High dry root mass values were observed for seeds treated with biostimulant (Table 3), ranging from 8.55 to 10.10 mg at 1, 2, and 4 mL L−1 of biostimulant, and 5.37 mg for control. In addition to improved tolerance to environmental stresses such as water scarcity in the soil, salinity, and high temperatures, algae-based biostimulants improve root development and mass accumulation (Mukherjee and Patel, 2020).
Similar results as those obtained for the effect of salinity on seed germination of cv. Brasília Irecê were obtained for cv. Nantes (Table 6). The seeds subject to saline stress did not germinate, whereas those in the control group (without salinity) germinated.
Table 6 Seed treatment of carrot seedlings cv. Nantes with biostimulant based on red algae (Solieria filiformis) subject to salinity stress
* Averages followed by the same lowercase letter in the column and uppercase in the row did not differ by Tukey’s test (p<0.05).
G: Germination, GSI: germination speed index, RL: root length, SL: shoot length, RDM: root dry mass, SDM: shoot dry mass.
The differences in germination were observed between the doses of biostimulant only for seeds that were not exposed to salinity, although none of the doses increased the germination.

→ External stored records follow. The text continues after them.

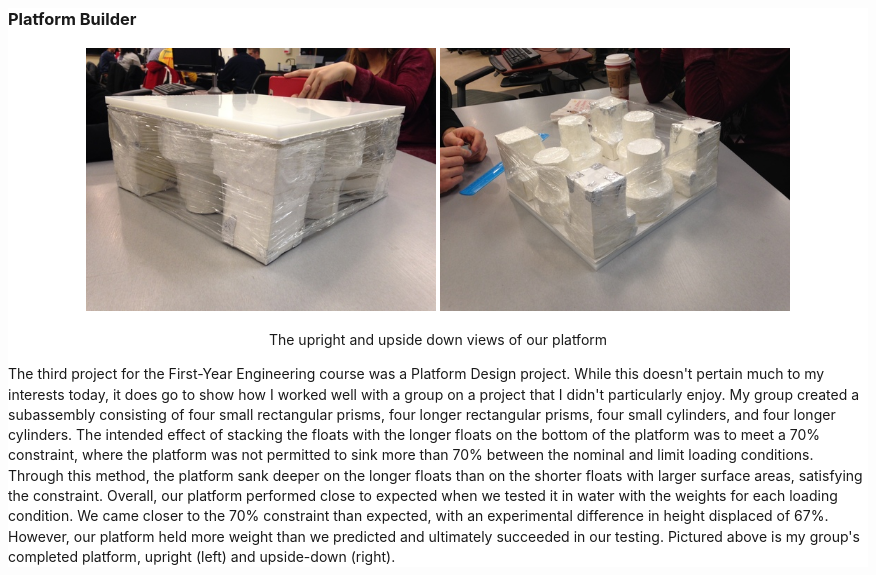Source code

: ### **Platform Builder** ###

<p align="center">
	<img src="https://raw.githubusercontent.com/trongaus/trongaus.github.io/master/_includes/platform1.JPG" alt="Platform 1" style="width: 350px;"/>
	<img src="https://raw.githubusercontent.com/trongaus/trongaus.github.io/master/_includes/platform2.JPG" alt="Platform 2" style="width: 350px;"/>
</p>
<p align="center">
	The upright and upside down views of our platform
</p>

The third project for the First-Year Engineering course was a Platform Design project. While this doesn't pertain much to my interests today, it does go to show how I worked well with a group on a project that I didn't particularly enjoy. My group created a subassembly consisting of four small rectangular prisms, four longer rectangular prisms, four small cylinders, and four longer cylinders. The intended effect of stacking the floats with the longer floats on the bottom of the platform was to meet a 70% constraint, where the platform was not permitted to sink more than 70% between the nominal and limit loading conditions. Through this method, the platform sank deeper on the longer floats than on the shorter floats with larger surface areas, satisfying the constraint. Overall, our platform performed close to expected when we tested it in water with the weights for each loading condition. We came closer to the 70% constraint than expected, with an experimental difference in height displaced of 67%. However, our platform held more weight than we predicted and ultimately succeeded in our testing. Pictured above is my group's completed platform, upright (left) and upside-down (right).

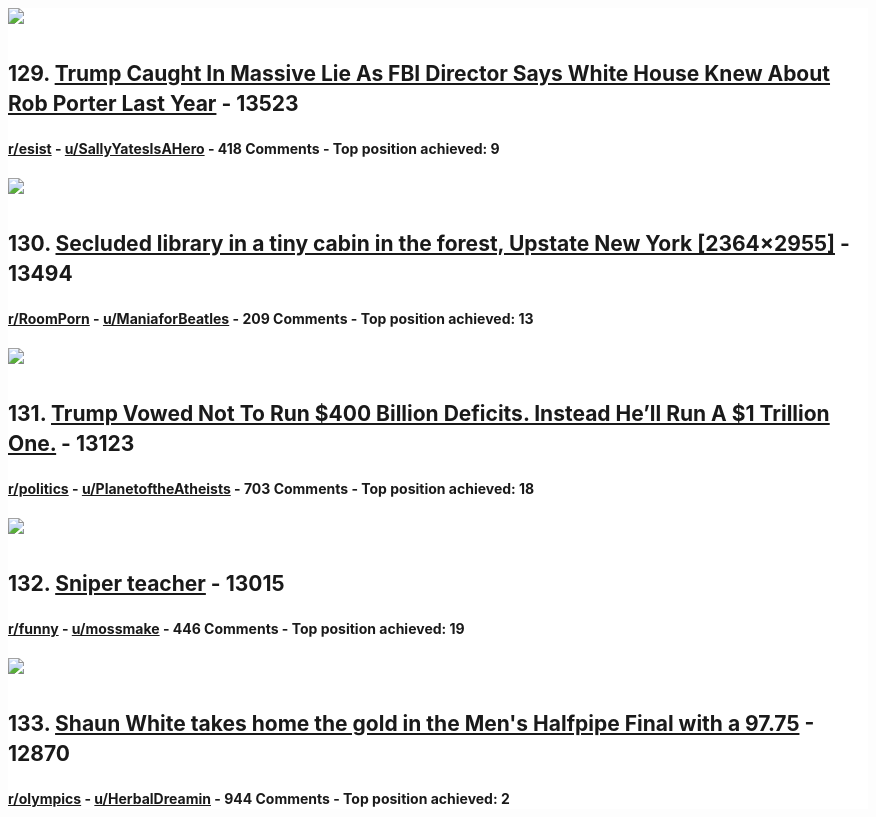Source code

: <a href="https://i.redd.it/d25bvhctpzf01.jpg"><img src="https://b.thumbs.redditmedia.com/pik2g-ocz0IHHOnGoDdJ2zDXQmIggufut80mTFS01FU.jpg"></img></a>

## 129. [Trump Caught In Massive Lie As FBI Director Says White House Knew About Rob Porter Last Year](http://reddit.com/r/esist/comments/7xahft/trump_caught_in_massive_lie_as_fbi_director_says/) - 13523
#### [r/esist](http://reddit.com/r/esist) - [u/SallyYatesIsAHero](http://reddit.com/u/SallyYatesIsAHero) - 418 Comments - Top position achieved: 9

<a href="http://www.politicususa.com/2018/02/13/democratic-senator-grills-fbi-director-white-house-knew-rob-porter.html"><img src="https://a.thumbs.redditmedia.com/YjD5lzJkYiAU9uf0JZk1p40CF8yadiBWBhovdGhmiW8.jpg"></img></a>

## 130. [Secluded library in a tiny cabin in the forest, Upstate New York [2364×2955]](http://reddit.com/r/RoomPorn/comments/7x9gh6/secluded_library_in_a_tiny_cabin_in_the_forest/) - 13494
#### [r/RoomPorn](http://reddit.com/r/RoomPorn) - [u/ManiaforBeatles](http://reddit.com/u/ManiaforBeatles) - 209 Comments - Top position achieved: 13

<a href="https://i.imgur.com/Aaw1FWJ.jpg"><img src="https://a.thumbs.redditmedia.com/Ux1qXjS6OLOX7YoTGqEmqMY1jxqscq96rAeSY1oGaf8.jpg"></img></a>

## 131. [Trump Vowed Not To Run $400 Billion Deficits. Instead He’ll Run A $1 Trillion One.](http://reddit.com/r/politics/comments/7x70nb/trump_vowed_not_to_run_400_billion_deficits/) - 13123
#### [r/politics](http://reddit.com/r/politics) - [u/PlanetoftheAtheists](http://reddit.com/u/PlanetoftheAtheists) - 703 Comments - Top position achieved: 18

<a href="https://www.huffingtonpost.com/entry/trump-trillion-dollar-deficit_us_5a81fadce4b0580d3d6d68e0?ncid=inblnkushpmg00000009"><img src="https://b.thumbs.redditmedia.com/pLyOWssDSebINHKbjKbZmtOqZsA-Ls53atpe11s2y3U.jpg"></img></a>

## 132. [Sniper teacher](http://reddit.com/r/funny/comments/7x7q2k/sniper_teacher/) - 13015
#### [r/funny](http://reddit.com/r/funny) - [u/mossmake](http://reddit.com/u/mossmake) - 446 Comments - Top position achieved: 19

<a href="https://v.redd.it/s2zmmjerjxf01"><img src="https://b.thumbs.redditmedia.com/di_aoNBfgmzLY71I31fvMl8_w3W02x0BTw5wYyKPQGw.jpg"></img></a>

## 133. [Shaun White takes home the gold in the Men's Halfpipe Final with a 97.75](http://reddit.com/r/olympics/comments/7xf0uy/shaun_white_takes_home_the_gold_in_the_mens/) - 12870
#### [r/olympics](http://reddit.com/r/olympics) - [u/HerbalDreamin](http://reddit.com/u/HerbalDreamin) - 944 Comments - Top position achieved: 2

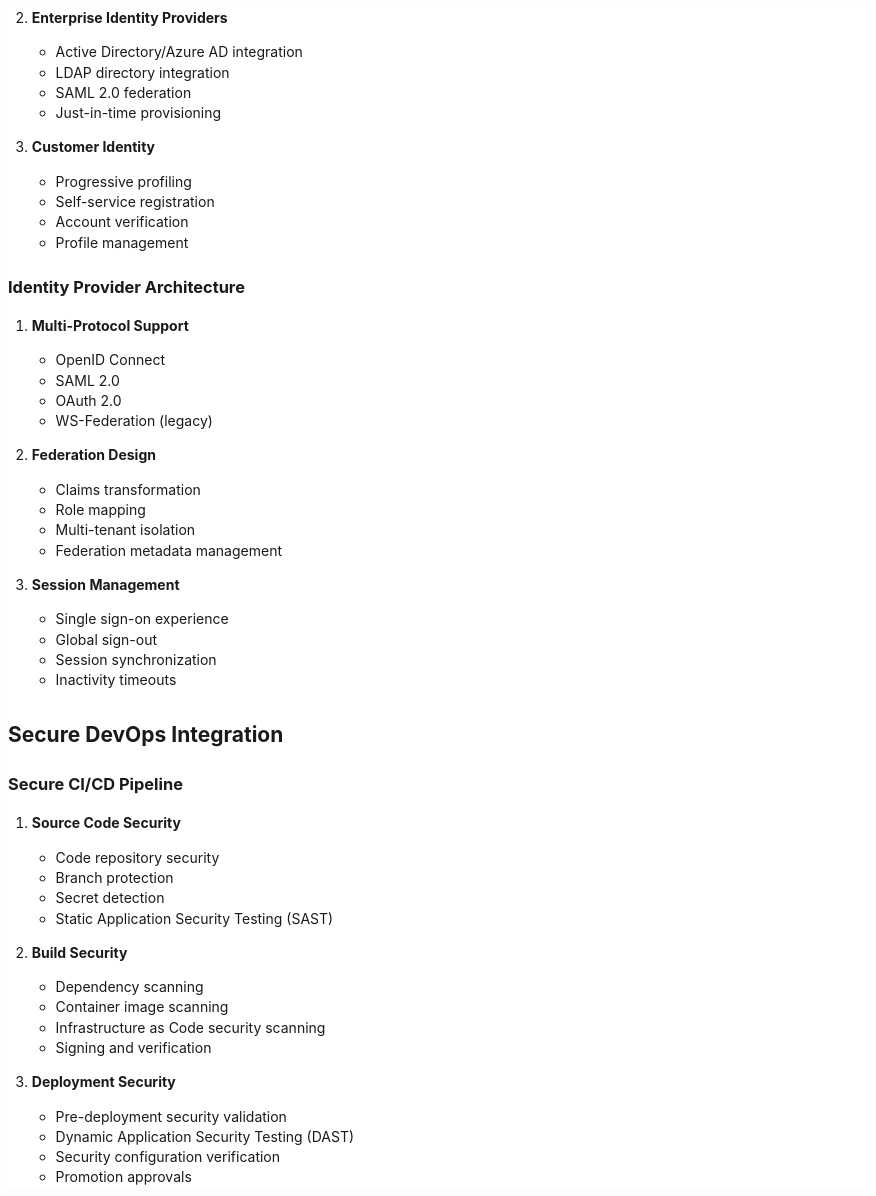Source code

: 2. **Enterprise Identity Providers**
   - Active Directory/Azure AD integration
   - LDAP directory integration
   - SAML 2.0 federation
   - Just-in-time provisioning

3. **Customer Identity**
   - Progressive profiling
   - Self-service registration
   - Account verification
   - Profile management

### Identity Provider Architecture

1. **Multi-Protocol Support**
   - OpenID Connect
   - SAML 2.0
   - OAuth 2.0
   - WS-Federation (legacy)

2. **Federation Design**
   - Claims transformation
   - Role mapping
   - Multi-tenant isolation
   - Federation metadata management

3. **Session Management**
   - Single sign-on experience
   - Global sign-out
   - Session synchronization
   - Inactivity timeouts

## Secure DevOps Integration

### Secure CI/CD Pipeline

1. **Source Code Security**
   - Code repository security
   - Branch protection
   - Secret detection
   - Static Application Security Testing (SAST)

2. **Build Security**
   - Dependency scanning
   - Container image scanning
   - Infrastructure as Code security scanning
   - Signing and verification

3. **Deployment Security**
   - Pre-deployment security validation
   - Dynamic Application Security Testing (DAST)
   - Security configuration verification
   - Promotion approvals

The loss of germination caused by the saline environment can be overcome, and the germination capacity can be recovered by providing NaCl-free conditions (Shiyab and Simon, 2017).
Differences were observed between the germination speed indices at different NaCl concentrations (Table 6), and low germination rates were observed in the seeds subject to saline stress, although no differences were observed between the germination speed indices at different doses of biostimulant. Similar to root and shoot length and dry mass, the germination was affected by salt stress.
For root length and shoot dry mass of seeds in the control treatment (without salinity), differences were observed among the different doses of biostimulant. However, the increase in seed root length and shoot dry mass was less compared with those without treatment with biostimulant (Table 4). Thus, the biostimulant did not increase the salinity tolerance in carrot seeds. Further studies with other dose ranges are needed to identify the effect of seaweed biostimulants on salinity tolerance of carrot seeds.